-- For U.S. investors, the worsening European financial crisis is going from an Old World sideshow to the main event.
Recent news, including the resignation of the European Central Bank's chief economist late last week and fresh rumors about a possible Greek default, are feeding investors' imaginations on how precarious the situation there is.
U.S. investors, already worried about domestic problems, wonder if a European spillover will make things worse for a fragile U.S. economy. If Greece defaults, it could imperil European banks that hold its bonds and tip Europe into recession. U.S. companies would feel the shock waves because they get substantial revenue from Europe.

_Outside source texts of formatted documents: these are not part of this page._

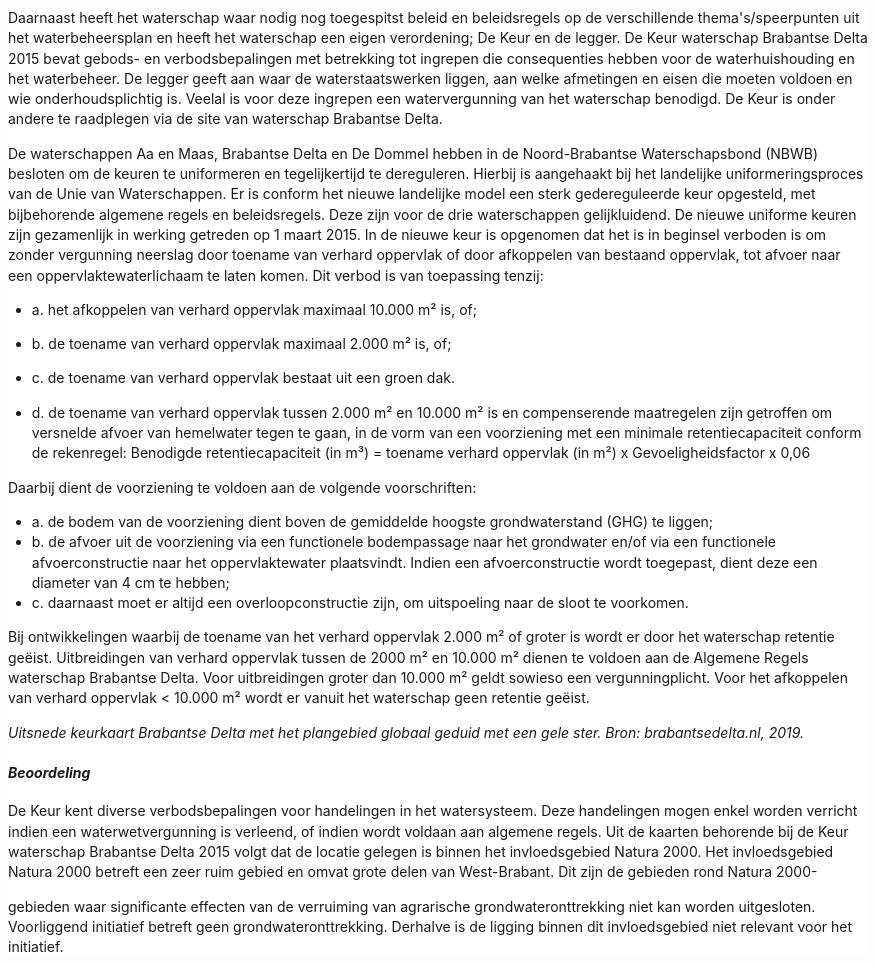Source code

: Daarnaast heeft het waterschap waar nodig nog toegespitst beleid en beleidsregels op de verschillende thema's/speerpunten uit het waterbeheersplan en heeft het waterschap een eigen verordening; De Keur en de legger. De Keur waterschap Brabantse Delta 2015 bevat gebods- en verbodsbepalingen met betrekking tot ingrepen die consequenties hebben voor de waterhuishouding en het waterbeheer. De legger geeft aan waar de waterstaatswerken liggen, aan welke afmetingen en eisen die moeten voldoen en wie onderhoudsplichtig is. Veelal is voor deze ingrepen een watervergunning van het waterschap benodigd. De Keur is onder andere te raadplegen via de site van waterschap Brabantse Delta.

De waterschappen Aa en Maas, Brabantse Delta en De Dommel hebben in de Noord-Brabantse Waterschapsbond (NBWB) besloten om de keuren te uniformeren en tegelijkertijd te dereguleren. Hierbij is aangehaakt bij het landelijke uniformeringsproces van de Unie van Waterschappen. Er is conform het nieuwe landelijke model een sterk gedereguleerde keur opgesteld, met bijbehorende algemene regels en beleidsregels. Deze zijn voor de drie waterschappen gelijkluidend. De nieuwe uniforme keuren zijn gezamenlijk in werking getreden op 1 maart 2015. In de nieuwe keur is opgenomen dat het is in beginsel verboden is om zonder vergunning neerslag door toename van verhard oppervlak of door afkoppelen van bestaand oppervlak, tot afvoer naar een oppervlaktewaterlichaam te laten komen. Dit verbod is van toepassing tenzij:

- a. het afkoppelen van verhard oppervlak maximaal 10.000 m² is, of;
- b. de toename van verhard oppervlak maximaal 2.000 m² is, of;
- c. de toename van verhard oppervlak bestaat uit een groen dak.

- d. de toename van verhard oppervlak tussen 2.000 m² en 10.000 m² is en compenserende maatregelen zijn getroffen om versnelde afvoer van hemelwater tegen te gaan, in de vorm van een voorziening met een minimale retentiecapaciteit conform de rekenregel:
Benodigde retentiecapaciteit (in m³) = toename verhard oppervlak (in m²) x Gevoeligheidsfactor x 0,06

Daarbij dient de voorziening te voldoen aan de volgende voorschriften:

- a. de bodem van de voorziening dient boven de gemiddelde hoogste grondwaterstand (GHG) te liggen;
- b. de afvoer uit de voorziening via een functionele bodempassage naar het grondwater en/of via een functionele afvoerconstructie naar het oppervlaktewater plaatsvindt. Indien een afvoerconstructie wordt toegepast, dient deze een diameter van 4 cm te hebben;
- c. daarnaast moet er altijd een overloopconstructie zijn, om uitspoeling naar de sloot te voorkomen.

Bij ontwikkelingen waarbij de toename van het verhard oppervlak 2.000 m² of groter is wordt er door het waterschap retentie geëist. Uitbreidingen van verhard oppervlak tussen de 2000 m² en 10.000 m² dienen te voldoen aan de Algemene Regels waterschap Brabantse Delta. Voor uitbreidingen groter dan 10.000 m² geldt sowieso een vergunningplicht. Voor het afkoppelen van verhard oppervlak < 10.000 m² wordt er vanuit het waterschap geen retentie geëist.

*Uitsnede keurkaart Brabantse Delta met het plangebied globaal geduid met een gele ster. Bron: brabantsedelta.nl, 2019.*

#### *Beoordeling*

De Keur kent diverse verbodsbepalingen voor handelingen in het watersysteem. Deze handelingen mogen enkel worden verricht indien een waterwetvergunning is verleend, of indien wordt voldaan aan algemene regels. Uit de kaarten behorende bij de Keur waterschap Brabantse Delta 2015 volgt dat de locatie gelegen is binnen het invloedsgebied Natura 2000. Het invloedsgebied Natura 2000 betreft een zeer ruim gebied en omvat grote delen van West-Brabant. Dit zijn de gebieden rond Natura 2000-

gebieden waar significante effecten van de verruiming van agrarische grondwateronttrekking niet kan worden uitgesloten. Voorliggend initiatief betreft geen grondwateronttrekking. Derhalve is de ligging binnen dit invloedsgebied niet relevant voor het initiatief.
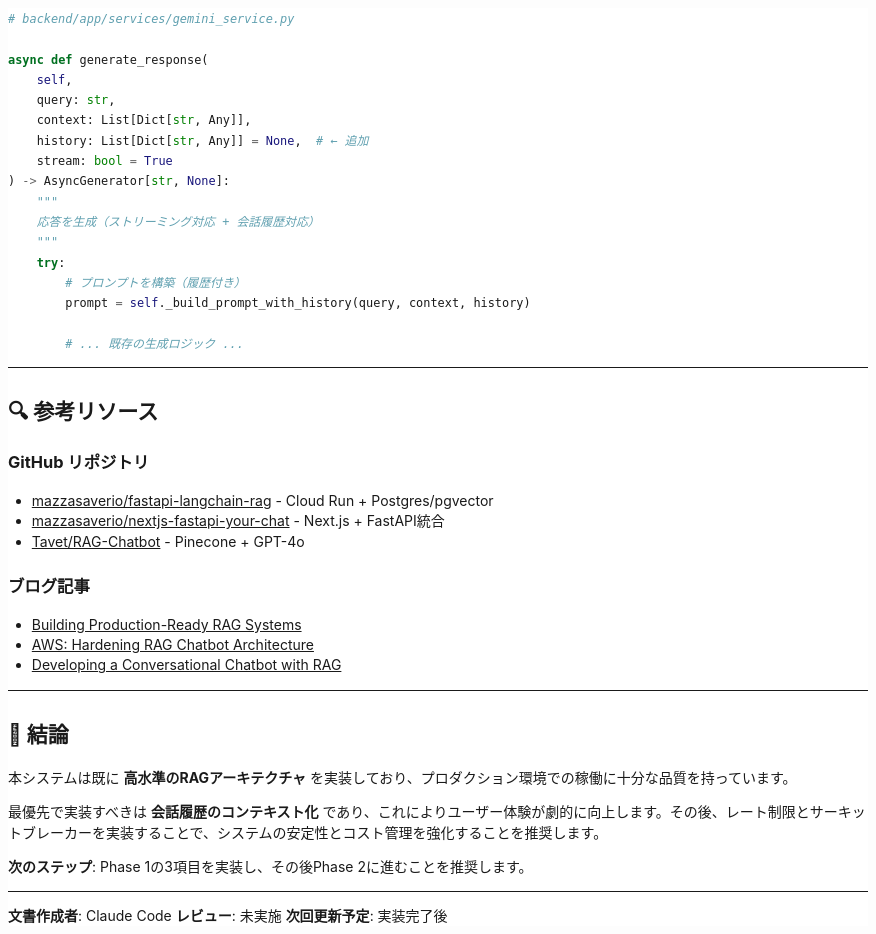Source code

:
 ```python
# backend/app/services/gemini_service.py

async def generate_response(
    self,
    query: str,
    context: List[Dict[str, Any]],
    history: List[Dict[str, Any]] = None,  # ← 追加
    stream: bool = True
) -> AsyncGenerator[str, None]:
    """
    応答を生成（ストリーミング対応 + 会話履歴対応）
    """
    try:
        # プロンプトを構築（履歴付き）
        prompt = self._build_prompt_with_history(query, context, history)

        # ... 既存の生成ロジック ...
```

---

## 🔍 参考リソース

### GitHub リポジトリ
- [mazzasaverio/fastapi-langchain-rag](https://github.com/mazzasaverio/fastapi-langchain-rag) - Cloud Run + Postgres/pgvector
- [mazzasaverio/nextjs-fastapi-your-chat](https://github.com/mazzasaverio/nextjs-fastapi-your-chat) - Next.js + FastAPI統合
- [Tavet/RAG-Chatbot](https://github.com/Tavet/RAG-Chatbot) - Pinecone + GPT-4o

### ブログ記事
- [Building Production-Ready RAG Systems](https://medium.com/@meeran03/building-production-ready-rag-systems-best-practices-and-latest-tools-581cae9518e7)
- [AWS: Hardening RAG Chatbot Architecture](https://aws.amazon.com/blogs/security/hardening-the-rag-chatbot-architecture-powered-by-amazon-bedrock-blueprint-for-secure-design-and-anti-pattern-migration/)
- [Developing a Conversational Chatbot with RAG](https://medium.com/@diwahar1997/developing-a-conversational-chatbot-with-retrieval-augmented-generation-rag-dynamic-session-6b6bb9c7b126)

---

## 📝 結論

本システムは既に **高水準のRAGアーキテクチャ** を実装しており、プロダクション環境での稼働に十分な品質を持っています。

最優先で実装すべきは **会話履歴のコンテキスト化** であり、これによりユーザー体験が劇的に向上します。その後、レート制限とサーキットブレーカーを実装することで、システムの安定性とコスト管理を強化することを推奨します。

**次のステップ**: Phase 1の3項目を実装し、その後Phase 2に進むことを推奨します。

---

**文書作成者**: Claude Code
**レビュー**: 未実施
**次回更新予定**: 実装完了後
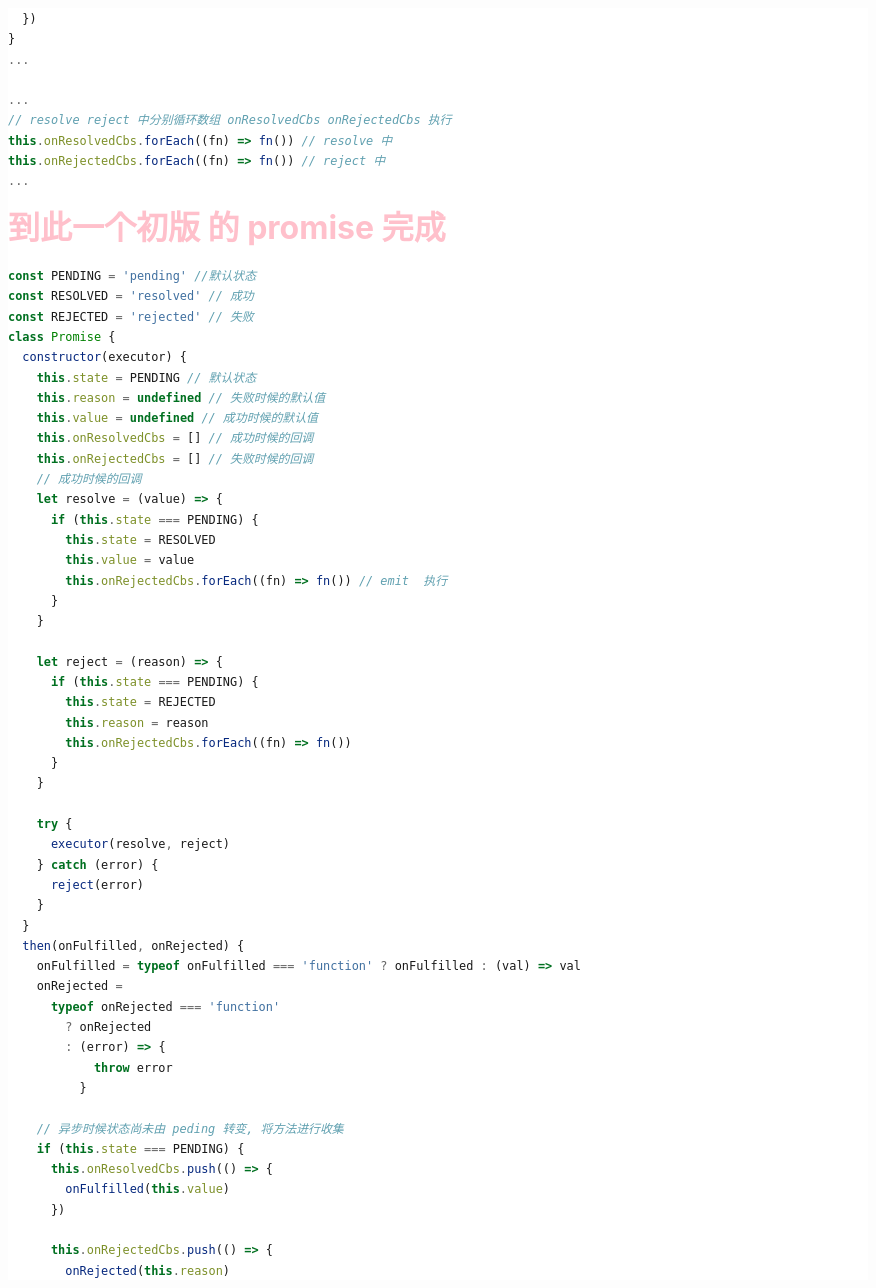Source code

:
 ```javascript
  })
}
...

...
// resolve reject 中分别循环数组 onResolvedCbs onRejectedCbs 执行
this.onResolvedCbs.forEach((fn) => fn()) // resolve 中
this.onRejectedCbs.forEach((fn) => fn()) // reject 中
...
```

**<font color=pink size=6>到此一个初版 的 promise 完成</font>**

```javascript
const PENDING = 'pending' //默认状态
const RESOLVED = 'resolved' // 成功
const REJECTED = 'rejected' // 失败
class Promise {
  constructor(executor) {
    this.state = PENDING // 默认状态
    this.reason = undefined // 失败时候的默认值
    this.value = undefined // 成功时候的默认值
    this.onResolvedCbs = [] // 成功时候的回调
    this.onRejectedCbs = [] // 失败时候的回调
    // 成功时候的回调
    let resolve = (value) => {
      if (this.state === PENDING) {
        this.state = RESOLVED
        this.value = value
        this.onRejectedCbs.forEach((fn) => fn()) // emit  执行
      }
    }

    let reject = (reason) => {
      if (this.state === PENDING) {
        this.state = REJECTED
        this.reason = reason
        this.onRejectedCbs.forEach((fn) => fn())
      }
    }

    try {
      executor(resolve, reject)
    } catch (error) {
      reject(error)
    }
  }
  then(onFulfilled, onRejected) {
    onFulfilled = typeof onFulfilled === 'function' ? onFulfilled : (val) => val
    onRejected =
      typeof onRejected === 'function'
        ? onRejected
        : (error) => {
            throw error
          }

    // 异步时候状态尚未由 peding 转变, 将方法进行收集
    if (this.state === PENDING) {
      this.onResolvedCbs.push(() => {
        onFulfilled(this.value)
      })

      this.onRejectedCbs.push(() => {
        onRejected(this.reason)
```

Europe is the biggest overhang on U.S. stocks, trumping even concerns about anemic job growth in the U.S., says Liz Ann Sonders, chief investment strategist at Charles Schwab. The reason: There is a "real possibility" that Greece will default on its debt.
"It's front and center now, and a default could come sooner rather than later," Sonders says. "The bottom line is no one has the full ability to calculate the implications of a Greek default."
But investors aren't wasting any time trying to figure it out, and dire speculation is winning. The Dow Jones industrial average sank 304 points to 10,992 Friday, the worst point decline since it fell 420 points on Aug. 18 on the heels of Europe bank worries and an economic indicator that fell to recessionlike levels.
Investors are getting accustomed to events in Europe taking U.S. stocks hostage.
The Dow swooned 101 points Tuesday on woes in Europe but rebounded 276 points a day later when a German court approved Germany's bailout payments to struggling sovereign nations.
Similarly, a two-day bust-and-boom stock reaction occurred in mid-August. The Dow plunged nearly 520 points on Aug. 10 amid rumors that French banking giant Societe Generale was in deep financial trouble. But the Dow rallied 423 points the next day when those market rumors were proved false.
Many U.S. investors are incorrectly assuming European policymakers are powerless to stem a Greek default if it occurs, says Samy Muaddi of T. Rowe Price. "The ECB has a fairly big tool kit that's not being used at the moment," he says.
Greece dismissed rumors of a default Friday, saying it's committed to its July agreement to obtain a second bailout package from the European Union and the International Monetary Fund.
Given the uncertainty, it's understandable how investors might worry that the situation starting with Greece could infect other countries such as Italy and Spain, says Scott Mather of investment firm Pimco.
"Most European banks are in pretty good shape. If just Greece and Portugal default, most banks will do pretty well in Europe. The real problem is that people extrapolate from there to Italy and Spain," he says. "The market is in a 'show me' state of mind. It needs to see the actions rather than the words."